Why Use PLSDA Class Groups?

Ordinarily, PLSDA builds a model which attempts to discriminate each individual class (specified in your data using sample classes on your X block). For example, if you have four classes, the PLSDA model will give you four separate regression vectors (and corresponding predicted Y values), one for each of the four classes.

In some cases, it is beneficial to combine multiple classes together and have them considered a single class. Such combinations of classes are called "class groups". For purposes of modeling, grouped classes are considered as a single class. They are modeled as one and predict as one. Below are two situations when class groups may be useful.
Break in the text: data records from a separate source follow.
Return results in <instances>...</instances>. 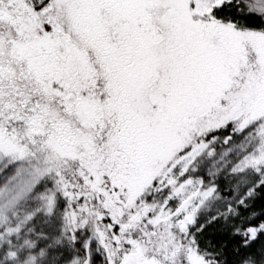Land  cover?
Here are the masks:
<instances>
[{
    "label": "snow or ice",
    "instance_id": "1",
    "mask_svg": "<svg viewBox=\"0 0 264 264\" xmlns=\"http://www.w3.org/2000/svg\"><path fill=\"white\" fill-rule=\"evenodd\" d=\"M0 264H264V0H0Z\"/></svg>",
    "mask_w": 264,
    "mask_h": 264
}]
</instances>
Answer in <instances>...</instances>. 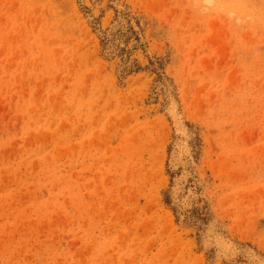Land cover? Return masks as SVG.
Segmentation results:
<instances>
[{"label":"rangeland","instance_id":"obj_1","mask_svg":"<svg viewBox=\"0 0 264 264\" xmlns=\"http://www.w3.org/2000/svg\"><path fill=\"white\" fill-rule=\"evenodd\" d=\"M0 264H264V0H0Z\"/></svg>","mask_w":264,"mask_h":264}]
</instances>
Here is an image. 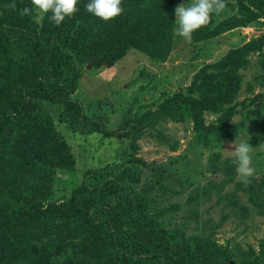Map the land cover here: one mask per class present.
I'll list each match as a JSON object with an SVG mask.
<instances>
[{
    "label": "trees",
    "instance_id": "obj_1",
    "mask_svg": "<svg viewBox=\"0 0 264 264\" xmlns=\"http://www.w3.org/2000/svg\"><path fill=\"white\" fill-rule=\"evenodd\" d=\"M84 3L56 25L46 17L33 19L31 12L21 15L31 0H0V264H264V234L258 252L216 237L230 216H264V184L251 180L244 188L236 183L234 189L250 190L252 208L235 190L218 193L233 180L234 168L229 163L218 168L217 152L210 153L209 167L223 170L226 178L219 185L199 184L190 169L175 167L185 160L195 168L189 154L149 164L139 156L138 143L144 135L170 143L162 128L167 122L191 125L194 151H189L194 155L199 146L220 147L241 134L246 139L252 133L246 139L250 145L260 140L264 91L257 88L264 87V35L234 41L215 61L206 60L227 43L217 42L223 34L264 24L258 20L264 0L254 2V8L241 6L227 20L212 16L188 40L199 50L185 71L195 70L189 83L164 86L148 100L138 93L117 128L109 126L110 113L100 110L103 102L89 116L73 95L89 65L91 70L112 67L131 50L157 63L167 61L179 37L172 32L176 0H122L123 13L109 22L88 13ZM252 53H258L261 72L246 84L251 95L239 100L241 70L249 66ZM198 58L202 61L196 63ZM207 114L216 118L207 121ZM67 132L87 141L96 134L116 136L123 146L115 160L88 168L77 182V158ZM178 144L171 143V151ZM191 186L184 203L171 202V196ZM214 189L221 218L202 221L199 207L213 199ZM179 212L184 213L181 222Z\"/></svg>",
    "mask_w": 264,
    "mask_h": 264
},
{
    "label": "rangeland",
    "instance_id": "obj_2",
    "mask_svg": "<svg viewBox=\"0 0 264 264\" xmlns=\"http://www.w3.org/2000/svg\"><path fill=\"white\" fill-rule=\"evenodd\" d=\"M258 1L259 0H225V10L213 16L218 19V21L227 20L235 13H239L238 10L241 6L254 8V2L257 3ZM183 2L184 0H176L177 5ZM258 20L264 22V15L260 16ZM261 35H264V24H249L247 26L237 28L234 33L229 31L219 37L224 38V41L227 43H222L218 46V49L212 50L213 57L207 59L206 62L215 61V59L219 58L227 51V49L233 46L234 41L236 45L238 43L242 44ZM214 44L216 45L217 42L214 41ZM196 45L200 48V44ZM205 49L206 47L204 50ZM197 51L199 50L195 48V45H191L188 40L180 36L176 38V43L173 46L169 59L163 63H157L156 61L149 59L142 52L131 50L112 67L102 66L100 69L96 70H91V68L88 67L89 69L84 73L82 78L80 88L73 96L78 98L87 107L86 111L89 116H95L96 103L103 102V106L100 110L102 113H110L112 116V125L109 126L111 128H117V125L120 124L121 118L127 110V107L129 104L131 105L133 98L138 93H140V98L148 100L154 95H157L160 89L164 88V86L173 89L178 86L187 85L195 70L191 69L190 72L187 73L185 71H187L186 69L190 68V66L194 63V60H190V56L193 52L196 53ZM258 57V53H252L249 57L251 60L249 66L246 69L241 70V73L244 74V82L242 84V92L239 96V100H243L246 96L251 95L246 92L245 87L247 82L251 81L255 74L261 72V68L258 65ZM201 61L202 60L198 58L196 63ZM141 72L145 75L143 76V73ZM146 73L155 76L148 77ZM141 86L145 88L140 91ZM258 90L259 88H257V91ZM88 103L90 104L89 106ZM205 118L208 121L210 119H215L216 115L207 114L205 115ZM239 118L240 117L237 116L235 119L237 120ZM59 127L63 128L62 126ZM162 128L164 135L169 138L170 143H166L162 139L154 136L144 135L138 140L140 146V157L145 159L149 164H164L167 160L169 161L170 157L189 154L191 161L195 162V168L191 166L192 163L191 165H188L187 162H184L185 160L176 161L175 167H181L182 170L190 169V174L193 176L195 173L199 180V184L211 181L216 185H219L226 178L224 171L221 170L214 172L208 164L210 153L217 152L219 158L218 168L222 169L227 163L232 164L234 168L233 180L231 182H226L225 184L223 183L224 187L223 189H220V192L218 193L223 195L235 190L242 198V202L252 208L255 206V204L249 199V189L246 191V189L243 190L234 188L236 187L237 182L243 183L244 188L250 187L249 181L251 180L253 183L261 182L264 184V135L261 136L260 140L256 144L251 145L254 147V174L249 177L247 183H244L235 171V164L232 160L234 154L229 151L234 149V142L236 140L239 142L240 140L249 139L252 133H249V137L246 139L241 134V136L237 139L223 142L220 147L204 149L199 146V151H197L200 154L198 153V155H194L189 151L190 147L192 150L194 148L192 143L194 131L190 129L191 125L167 122ZM67 135L68 139L71 141L70 143L77 158V165L79 169V172L76 175L77 182L83 179V172L88 168L103 166L108 162L115 160L118 155V151L123 146V140L116 136H101L100 138L99 136L101 134H96V137L90 138V140L87 141L88 138H84V136L79 133L74 135L71 132H67ZM176 140L179 142L178 147L175 151H171L170 145ZM85 144L86 147H84ZM88 146L91 147L90 150L87 149ZM145 172L147 174L150 173L147 168L145 169ZM146 176L148 178L149 174ZM198 183L195 186L199 185ZM195 186L188 187L181 195L171 196V202L184 203L188 194ZM215 191L216 189L213 190V199L211 201L205 200V202L199 207L201 211L200 218L202 221L211 218L215 221V223H217L221 218L222 206H214V202L217 198L215 195L217 193H215ZM261 193L264 195V189L263 191L261 190ZM224 211H227V208ZM183 214V212H179V222L183 219L181 218ZM190 223L191 228L195 226L193 221ZM263 234L264 216L253 213L245 219L230 216V218H228L217 230L216 237L220 243H225L228 239H231V245L236 243L243 246L244 249H248L249 245H251L255 251L258 252L261 249L259 239L263 237Z\"/></svg>",
    "mask_w": 264,
    "mask_h": 264
},
{
    "label": "clouds",
    "instance_id": "obj_3",
    "mask_svg": "<svg viewBox=\"0 0 264 264\" xmlns=\"http://www.w3.org/2000/svg\"><path fill=\"white\" fill-rule=\"evenodd\" d=\"M80 2L81 0H31V6H25L19 12L21 15L31 12L33 19L37 21L46 17L60 25L79 11ZM83 7L88 13L105 22L118 18L124 11L122 0H86ZM225 8V0H184L174 9L172 32L191 40L195 31L206 26L213 15L221 13ZM234 143V149L229 152L234 154L232 160L235 171L242 182L247 183L254 174V147L249 140H236Z\"/></svg>",
    "mask_w": 264,
    "mask_h": 264
},
{
    "label": "water",
    "instance_id": "obj_4",
    "mask_svg": "<svg viewBox=\"0 0 264 264\" xmlns=\"http://www.w3.org/2000/svg\"><path fill=\"white\" fill-rule=\"evenodd\" d=\"M223 40H224V38H219V39H217V42H220V41H223ZM88 67H90V65ZM259 90L260 91H264V87H259Z\"/></svg>",
    "mask_w": 264,
    "mask_h": 264
}]
</instances>
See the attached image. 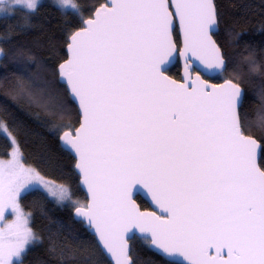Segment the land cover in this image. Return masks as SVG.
I'll return each instance as SVG.
<instances>
[{
    "label": "snow or ice",
    "instance_id": "1",
    "mask_svg": "<svg viewBox=\"0 0 264 264\" xmlns=\"http://www.w3.org/2000/svg\"><path fill=\"white\" fill-rule=\"evenodd\" d=\"M55 4L79 24L67 35V59L58 67L78 107V127H56L87 199L25 167L0 120V134L14 146L11 159L0 160V264H22L29 246L41 243L19 203L33 192L71 210L96 237L106 264H134L129 242L137 240L165 264H264V146L248 134L240 85L211 84L200 75L228 71L213 39L220 24L215 0ZM37 6L38 0H0V14H34ZM177 26L182 49L172 36ZM0 56L8 58L2 48ZM181 59L183 82L167 74ZM246 59L250 71L261 70L253 53ZM17 88L25 93L23 80ZM258 98L264 100V89ZM55 110L62 115L66 107ZM256 119L264 131V110ZM141 195L157 210L141 211ZM6 212L15 219L5 221Z\"/></svg>",
    "mask_w": 264,
    "mask_h": 264
},
{
    "label": "trees",
    "instance_id": "2",
    "mask_svg": "<svg viewBox=\"0 0 264 264\" xmlns=\"http://www.w3.org/2000/svg\"><path fill=\"white\" fill-rule=\"evenodd\" d=\"M76 1L81 7L104 2ZM215 2L220 13L215 38L227 59L228 71L212 80L219 83L231 79L244 88L247 98L242 112L249 117L248 134L264 146V131L257 127L256 119L257 112L264 110V100L258 98L264 89V0ZM78 27L76 18L63 14L50 0L39 4L34 14L21 9L6 19L0 18V48L8 56L0 57V120L6 122L16 138L24 164L48 179L70 186L76 197L84 201L85 192L77 188L79 177L72 175L75 160L61 148V132L56 127L69 122L78 126L80 118L66 86L58 78V65L67 58V35ZM176 40L179 44L178 35ZM249 53L260 62L259 72L250 71L246 59ZM168 73L180 79V64L176 63ZM20 80L25 93L17 88ZM60 104L66 107L62 115L55 110ZM11 150L10 139L0 134V160L8 158ZM137 201L143 209L150 208L141 197ZM19 203L31 214V228L41 240L22 254V264H106L95 237L73 220L71 210H61L37 192L22 195ZM131 250L134 264H165L164 258L138 240L131 241Z\"/></svg>",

  • Indistinguishable Groups: One situation when class groups can be useful is when you observe that two classes are essentially indistinguishable from each other, but they can be distinguished from the other class(es) in the data. In this case, combining the two similar classes together into a "group" and modeling them together against the other class(es) will often improve the performance of the PLSDA model. For example, given four classes where classes one and two are essentially identical, but classes three and four are different from each other (and from classes one and two), the following groups would be useful:
[ 1 2 ] vs [ 3 ] vs [ 4 ]
Where classes one and two are grouped together but three and four are alone in their groups.
  • Single Class Models: Another situation when class groups are useful is to limit the scope of a PLSDA model. When attempting to distinguish between more than two classes, a single PLSDA model which must distinguish all four classes from each other at once will tend to do more poorly than a model which must only distinguish one class from the other n classes. For this reason, it may be beneficial to build separate PLSDA models (each of which being responsible for separating one class from all of the others). Class groups allow you to do this by grouping one class into its own group and all the other classes into a single group. For example with four classes, the following grouping may provide a better model to distinguish class one from the other classes (when compared to a standard PLSDA model on all four classes):
[ 1 ] vs [ 2 3 4 ]
Where class one is grouped on its own but two, three and four are all together in a group. Usually, such models are used along with "class-specific" models created for each of the other n classes ([2] vs [1 3 4], [3] vs [1 2 4], and [4] vs [1 2 3]). These four individual PLSDA models will sometimes do better than a single PLSDA model attempting to separate all four classes at once.

Note that when the data consists of only two classes, there is no benefit to using (or way to use!) class groups.